Alors que les travaux de reconstruction de la charpente et de la flèche de Notre-Dame de Paris ont commencé, focus sur le mécénat de la filière forêt-bois dont les enjeux vont bien au-delà du patrimoine.

Démonstration de construction d'une charpente devant Notre-Dame de Paris, Journées du patrimoine, septembre 2020. Crédit : Bernard Hasquenoph
Démonstration de construction d'une charpente devant Notre-Dame de Paris, Journées du patrimoine, septembre 2020. Crédit : Bernard Hasquenoph

 

 

Reconstruction : le mécénat de la filière forêt-bois  

« Nous ne savons pas encore si la reconstruction se fera à l'identique, mais bien évidemment les forêts françaises, publiques et privées, sont mobilisées », répondait à l’AFP, au lendemain de l’incendie de Notre-Dame de Paris, le président de l’interprofession France Bois Forêt, secteur employant près de 400 000 personnes. 

 

La charpente de Notre-Dame de Paris, février 2018
La charpente de Notre-Dame de Paris, février 2018. Crédit : Bernard Hasquenoph

 

La fondation Fransylva, organisation représentant les 3,5 millions de propriétaires privés de la forêt leur appartenant aux trois quarts en France métropolitaine, appelait aux dons, en espèces ou en nature, à savoir en chênes, afin de reconstruire la charpente disparue de la cathédrale si bien surnommée la « forêt ». Les propositions affluaient. Parmi elles, Groupama, troisième propriétaire privé de forêts françaises, souhaitait offrir à lui seul 1 300 chênes centenaires.

Rien d’étonnant pour le premier assureur du monde agricole, le secteur forestier relevant du ministère de l’Agriculture. Contrairement à la croyance populaire qui l’associe souvent à la nature sauvage, notre forêt est depuis des siècles façonnée par la main humaine, exploitée pour produire du bois, aujourd’hui à 94 % selon Nature France, le service public d’information sur la biodiversité.

 

Abattre une forêt ?
━━━━
Pouvez-vous recopier sans rien y changer le passage du texte sur Notre-Dame de Paris qui va de « Rien d’étonnant pour » jusqu'à « sur la biodiversité. » inclus ? Ces données forment un matériau distinct du texte sur Notre-Dame de Paris.

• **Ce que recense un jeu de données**
━━━━
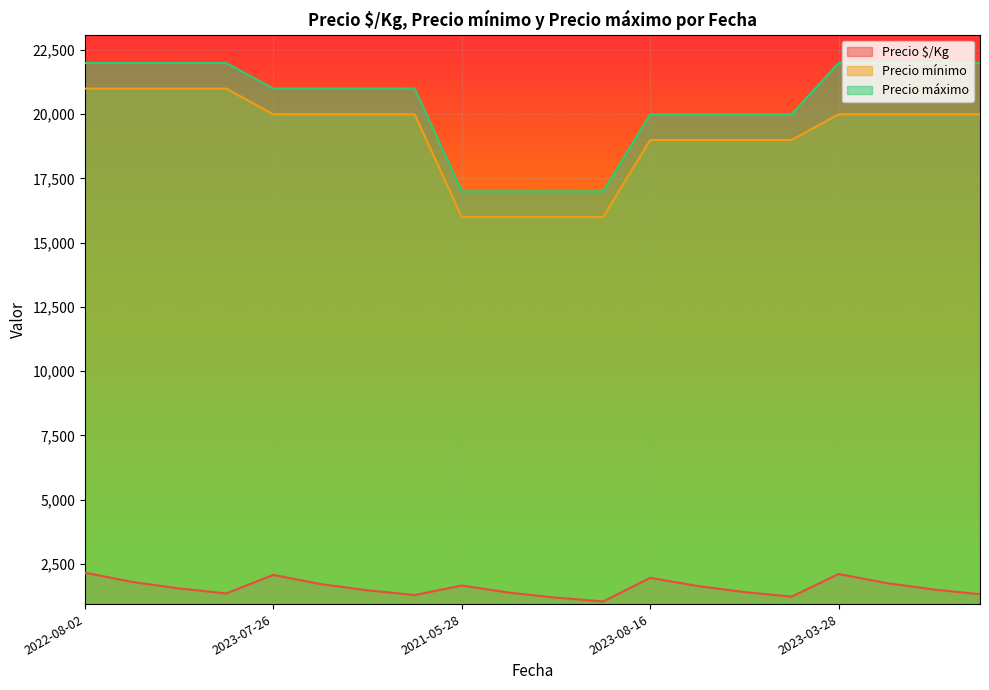

What are all the series names shown in the legend?

Precio $/Kg, Precio mínimo, Precio máximo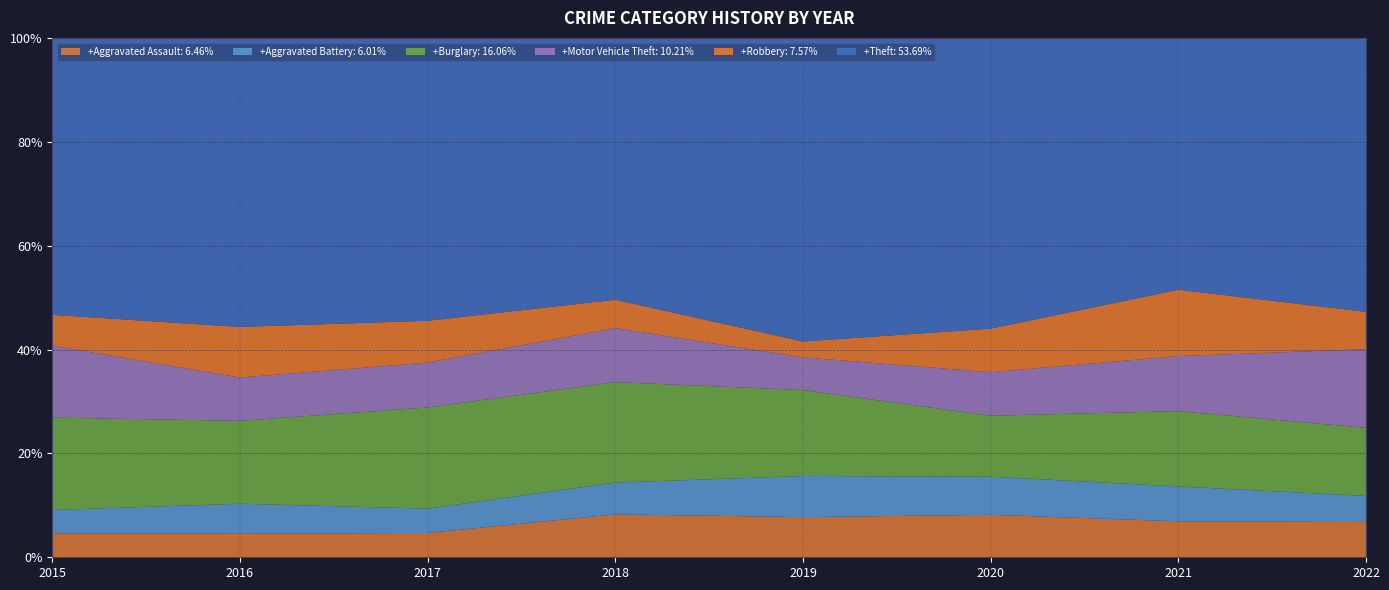

Reading left to right, extract all data points from this chart.

Aggravated Assault: 2015=32	2016=32	2017=32	2018=50	2019=43	2020=39	2021=32	2022=47
Aggravated Battery: 2015=31	2016=41	2017=32	2018=37	2019=44	2020=35	2021=31	2022=35
Burglary: 2015=123	2016=113	2017=133	2018=117	2019=92	2020=56	2021=67	2022=91
Motor Vehicle Theft: 2015=96	2016=59	2017=59	2018=63	2019=35	2020=40	2021=49	2022=105
Robbery: 2015=41	2016=69	2017=55	2018=33	2019=17	2020=40	2021=59	2022=50
Theft: 2015=369	2016=394	2017=372	2018=305	2019=325	2020=267	2021=224	2022=366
━━━━
• **RÉPONSE DE L'EXERCICE**
Rien d’étonnant pour le premier assureur du monde agricole, le secteur forestier relevant du ministère de l’Agriculture. Contrairement à la croyance populaire qui l’associe souvent à la nature sauvage, notre forêt est depuis des siècles façonnée par la main humaine, exploitée pour produire du bois, aujourd’hui à 94 % selon Nature France, le service public d’information sur la biodiversité.